I went on a river boat cruise a few years ago. It was not our way to fly. Your stuck on the river. Excursions involved bus time with little time to spend in excursion destination. I was on Rhine which is very industrial for the most part. The boat, amenities, crew was excellent- it was thin on experience in my opinion. We were, frankly,not appropriate for this cruise.
Many love river boat cruises and obviously they are popular. I would consult a travel agent that can point you in the right direction of cruise lines, itineraries to help you find a good match. River boat cruises are all different and cater to different tastes and objectives.
About 5 years ago, we took a river cruise primarily on the Rhone River which was scheduled to go from Avignon to Beaune. The river was too low and we ended up busing from Lyon to Beaune for the last, day returning to the ship at night. Low water apparently became a frequent problem and the cruise is now from Avignon to Lyon. We were in our mid-60s and found that a river cruise was not active enough for us. There were morning tours, back to the bus for lunch and optional afternoon tours. Depending on the city, the ship may dock away from town and it was not possible to easily explore on one's own. We found river cruises to be almost the opposite of Rick Steve's tours in that there is rarely free time to do your own thing while in town. We had a balcony suite, but in busy port cities, we docked alongside another ship and our view was into someone else's suite. The other thing is that the ship cruised at night, so there was rarely an opportunity to enjoy the countryside. We won't take another river cruise unless mobility issues dictate it.
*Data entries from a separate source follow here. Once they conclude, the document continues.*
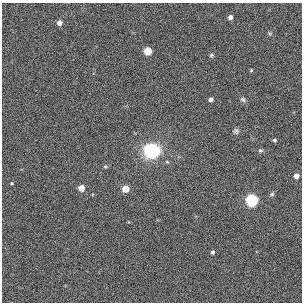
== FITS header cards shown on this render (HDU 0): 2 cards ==
NAXIS1  =                  300
NAXIS2  =                  300

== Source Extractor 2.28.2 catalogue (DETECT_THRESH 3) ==
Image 300 x 300 px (HDU 0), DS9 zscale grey, 1 PNG px = 1 image px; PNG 304 x 304 px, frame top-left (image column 1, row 300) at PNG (2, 3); no overlay
Background 0.00201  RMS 0.031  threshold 0.0941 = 3 sigma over >= 5 px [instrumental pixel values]
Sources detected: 22; all 22 listed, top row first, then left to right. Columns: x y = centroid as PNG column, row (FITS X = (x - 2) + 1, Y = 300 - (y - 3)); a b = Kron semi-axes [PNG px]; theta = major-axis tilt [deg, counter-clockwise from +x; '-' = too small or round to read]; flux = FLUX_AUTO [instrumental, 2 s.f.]
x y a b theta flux
230 17 4 4 - 9.5
59 23 4 4 - 13
269 33 5 4 - 2.7
147 51 5 5 - 60
211 55 6 5 - 2.9
251 70 4 4 - 1.9
210 99 4 4 - 8
243 99 8 5 -31 4.8
236 131 7 7 - 5
274 140 3 3 - 3.6
149 148 10 9 - 42
260 150 5 5 - 3.6
152 152 18 12 30 93
167 162 5 4 - 2.4
105 166 5 4 - 2.5
296 176 4 4 - 14
11 183 3 3 - 2
81 188 5 4 - 24
125 189 5 5 - 37
272 194 6 6 - 3.4
252 200 6 6 - 300
212 252 3 3 - 4.1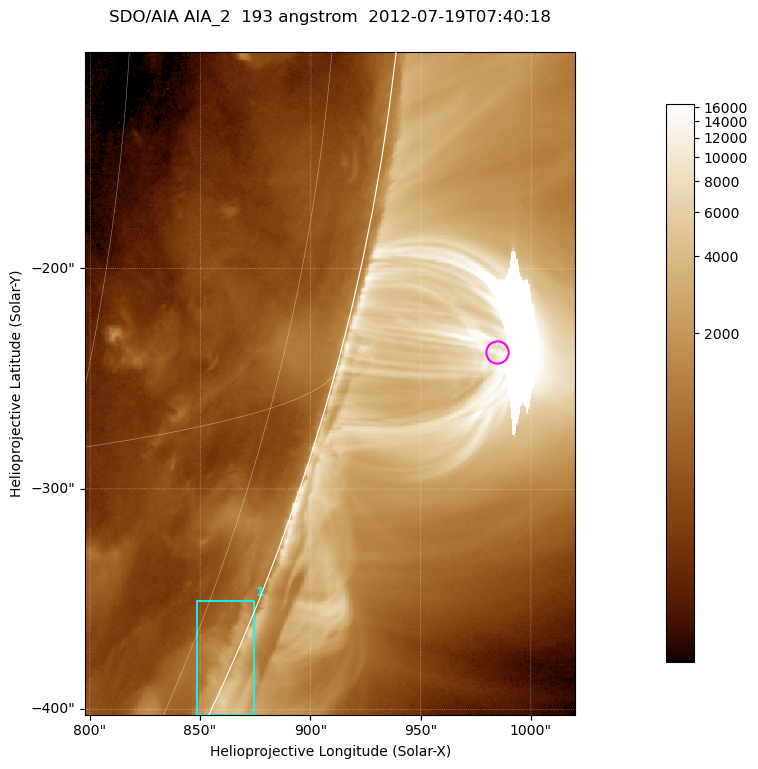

Our experience of river cruising was much different to IrishEyes. We docked centrally and had time on our own to explore each town/city. That’s what we liked about it. Often there was a local guide to give an introductory tour on foot, and then you could wander and do what you liked until due back at the boat - varied from a few hours in small towns to whole days in bigger cities. We went from Budapest to Amsterdam over 2 weeks. I expect it’s best to look closely at itineraries. We looked at some Douro cruises but decided it wouldn’t suit us as they didn’t seem to stop in places where you could walk off the boat into town - mostly they took you off on a bus tour, which didn’t appeal to us, but might well to others. Our trip felt very unrushed. If you like being up early, on the go all day every day, visiting many different big name sites, it might not be for you.
Yes, water levels are a big issue, I didn’t realise this prior to booking our trip but we were lucky. And as advised, cruise critic is a good source of info about this.